■ Work required ■
Could you convert the lines of text in all the records below into a JSON list of strings, one string per line with blank lines skipped and the pictures left out?

■ Data shown ■
►

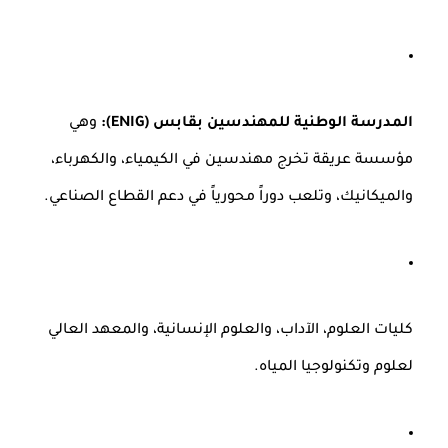
المدرسة الوطنية للمهندسين بقابس (ENIG):
وهي
مؤسسة عريقة تخرج مهندسين في الكيمياء، والكهرباء،
والميكانيك، وتلعب دوراً محورياً في دعم القطاع الصناعي.
كليات العلوم، الآداب، والعلوم الإنسانية، والمعهد العالي
لعلوم وتكنولوجيا المياه.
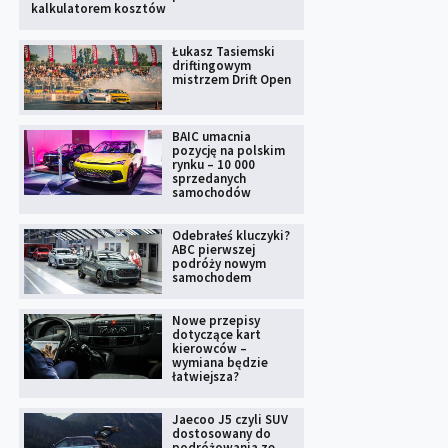
kalkulatorem kosztów
Łukasz Tasiemski
driftingowym
mistrzem Drift Open
BAIC umacnia
pozycję na polskim
rynku – 10 000
sprzedanych
samochodów
Odebrałeś kluczyki?
ABC pierwszej
podróży nowym
samochodem
Nowe przepisy
dotyczące kart
kierowców –
wymiana będzie
łatwiejsza?
Jaecoo J5 czyli SUV
dostosowany do
podróżowania ze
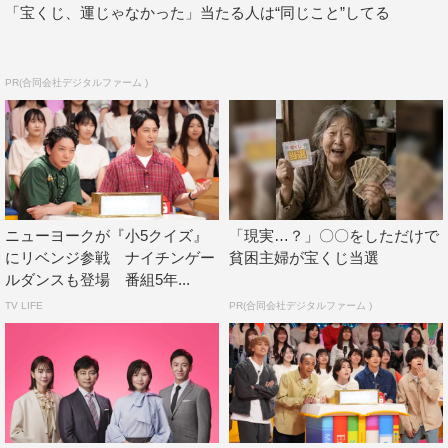
「宝くじ、運じゃなかった」当たる人は“同じこと”してる
PR(合同会社デジタルファーム )
ニューヨークが『小5クイズ』
「現実…？」〇〇をしただけで
にリベンジ参戦 ナイチンゲー
貧困主婦が宝くじ当選
ルダンスも登場 番組5年...
TV LIFE
PR(合同会社デジタルファーム )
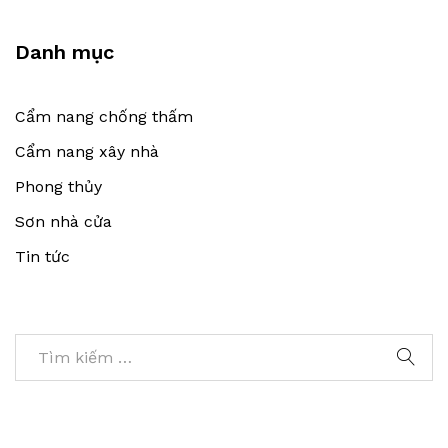
Danh mục
Cẩm nang chống thấm
Cẩm nang xây nhà
Phong thủy
Sơn nhà cửa
Tin tức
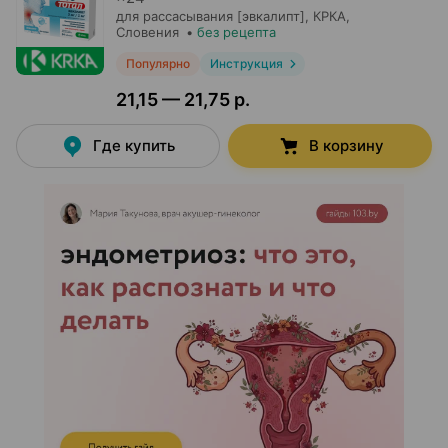
для рассасывания [эвкалипт],
КРКА
,
Словения
•
без рецепта
Популярно
Инструкция
21,15 — 21,75 р.
Где купить
В корзину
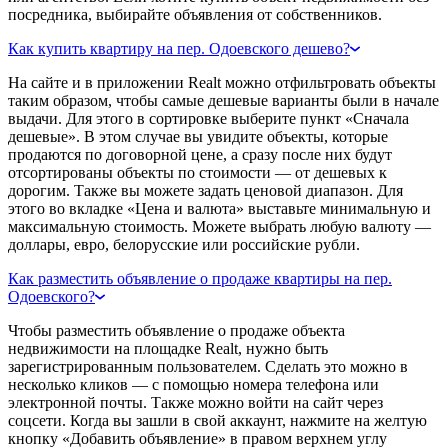
посредника, выбирайте объявления от собственников.
Как купить квартиру на пер. Одоевского дешево?
На сайте и в приложении Realt можно отфильтровать объекты
таким образом, чтобы самые дешевые варианты были в начале
выдачи. Для этого в сортировке выберите пункт «Сначала
дешевые». В этом случае вы увидите объекты, которые
продаются по договорной цене, а сразу после них будут
отсортированы объекты по стоимости — от дешевых к
дорогим. Также вы можете задать ценовой диапазон. Для
этого во вкладке «Цена и валюта» выставьте минимальную и
максимальную стоимость. Можете выбрать любую валюту —
доллары, евро, белорусские или российские рубли.
Как разместить объявление о продаже квартиры на пер.
Одоевского?
Чтобы разместить объявление о продаже объекта
недвижимости на площадке Realt, нужно быть
зарегистрированным пользователем. Сделать это можно в
несколько кликов — с помощью номера телефона или
электронной почты. Также можно войти на сайт через
соцсети. Когда вы зашли в свой аккаунт, нажмите на желтую
кнопку «Добавить объявление» в правом верхнем углу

◄

■ Task solution ■
[
  "المدرسة الوطنية للمهندسين بقابس (ENIG):",
  "وهي",
  "مؤسسة عريقة تخرج مهندسين في الكيمياء، والكهرباء،",
  "والميكانيك، وتلعب دوراً محورياً في دعم القطاع الصناعي.",
  "كليات العلوم، الآداب، والعلوم الإنسانية، والمعهد العالي",
  "لعلوم وتكنولوجيا المياه.",
  "kalkulatorem kosztów",
  "Łukasz Tasiemski",
  "driftingowym",
  "mistrzem Drift Open",
  "BAIC umacnia",
  "pozycję na polskim",
  "rynku – 10 000",
  "sprzedanych",
  "samochodów",
  "Odebrałeś kluczyki?",
  "ABC pierwszej",
  "podróży nowym",
  "samochodem",
  "Nowe przepisy",
  "dotyczące kart",
  "kierowców –",
  "wymiana będzie",
  "łatwiejsza?",
  "Jaecoo J5 czyli SUV",
  "dostosowany do",
  "podróżowania ze",
  "「宝くじ、運じゃなかった」当たる人は“同じこと”してる",
  "PR(合同会社デジタルファーム )",
  "ニューヨークが『小5クイズ』",
  "「現実…？」〇〇をしただけで",
  "にリベンジ参戦 ナイチンゲー",
  "貧困主婦が宝くじ当選",
  "ルダンスも登場 番組5年...",
  "TV LIFE",
  "PR(合同会社デジタルファーム )",
  "Danh mục",
  "Cẩm nang chống thấm",
  "Cẩm nang xây nhà",
  "Phong thủy",
  "Sơn nhà cửa",
  "Tin tức",
  "для рассасывания [эвкалипт],",
  "КРКА",
  ",",
  "Словения",
  "•",
  "без рецепта",
  "Популярно",
  "Инструкция",
  "21,15 — 21,75 р.",
  "Где купить",
  "В корзину",
  "посредника, выбирайте объявления от собственников.",
  "Как купить квартиру на пер. Одоевского дешево?",
  "На сайте и в приложении Realt можно отфильтровать объекты",
  "таким образом, чтобы самые дешевые варианты были в начале",
  "выдачи. Для этого в сортировке выберите пункт «Сначала",
  "дешевые». В этом случае вы увидите объекты, которые",
  "продаются по договорной цене, а сразу после них будут",
  "отсортированы объекты по стоимости — от дешевых к",
  "дорогим. Также вы можете задать ценовой диапазон. Для",
  "этого во вкладке «Цена и валюта» выставьте минимальную и",
  "максимальную стоимость. Можете выбрать любую валюту —",
  "доллары, евро, белорусские или российские рубли.",
  "Как разместить объявление о продаже квартиры на пер.",
  "Одоевского?",
  "Чтобы разместить объявление о продаже объекта",
  "недвижимости на площадке Realt, нужно быть",
  "зарегистрированным пользователем. Сделать это можно в",
  "несколько кликов — с помощью номера телефона или",
  "электронной почты. Также можно войти на сайт через",
  "соцсети. Когда вы зашли в свой аккаунт, нажмите на желтую",
  "кнопку «Добавить объявление» в правом верхнем углу"
]